» **Data under study**:
────
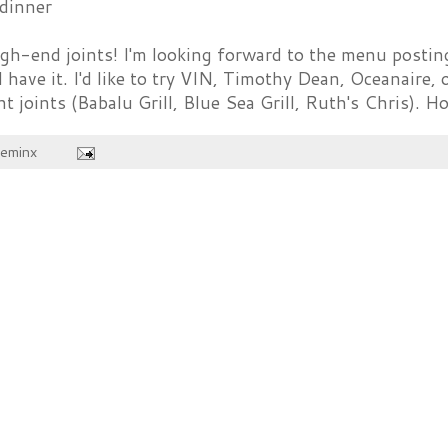
dinner
h-end joints! I'm looking forward to the menu posting
I have it. I'd like to try VIN, Timothy Dean, Oceanaire,
joints (Babalu Grill, Blue Sea Grill, Ruth's Chris). 
heminx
────
Return the lines from the line containing "I have it. I'd" to the end of the entries above, exactly as they appear and with no other output.

» **Task response**:
I have it. I'd like to try VIN, Timothy Dean, Oceanaire,
joints (Babalu Grill, Blue Sea Grill, Ruth's Chris). 
heminx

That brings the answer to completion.